▶ _Task_:
What is needed here is an exact copy of all the entries below.

*** Study material ***

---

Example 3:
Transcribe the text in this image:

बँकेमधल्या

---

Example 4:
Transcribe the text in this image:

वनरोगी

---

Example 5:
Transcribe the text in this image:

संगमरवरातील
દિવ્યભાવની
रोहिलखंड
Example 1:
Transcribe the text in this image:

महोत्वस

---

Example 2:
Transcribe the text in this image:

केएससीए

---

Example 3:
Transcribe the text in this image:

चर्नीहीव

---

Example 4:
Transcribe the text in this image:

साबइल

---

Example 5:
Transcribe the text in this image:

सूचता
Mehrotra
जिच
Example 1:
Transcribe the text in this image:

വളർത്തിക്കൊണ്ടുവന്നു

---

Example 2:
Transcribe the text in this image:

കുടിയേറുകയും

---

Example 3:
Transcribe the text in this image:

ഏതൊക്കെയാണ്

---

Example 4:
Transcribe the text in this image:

*** End of Study material ***

▶ _Task answer_:
---

Example 3:
Transcribe the text in this image:

बँकेमधल्या

---

Example 4:
Transcribe the text in this image:

वनरोगी

---

Example 5:
Transcribe the text in this image:

संगमरवरातील
દિવ્યભાવની
रोहिलखंड
Example 1:
Transcribe the text in this image:

महोत्वस

---

Example 2:
Transcribe the text in this image:

केएससीए

---

Example 3:
Transcribe the text in this image:

चर्नीहीव

---

Example 4:
Transcribe the text in this image:

साबइल

---

Example 5:
Transcribe the text in this image:

सूचता
Mehrotra
जिच
Example 1:
Transcribe the text in this image:

വളർത്തിക്കൊണ്ടുവന്നു

---

Example 2:
Transcribe the text in this image:

കുടിയേറുകയും

---

Example 3:
Transcribe the text in this image:

ഏതൊക്കെയാണ്

---

Example 4:
Transcribe the text in this image:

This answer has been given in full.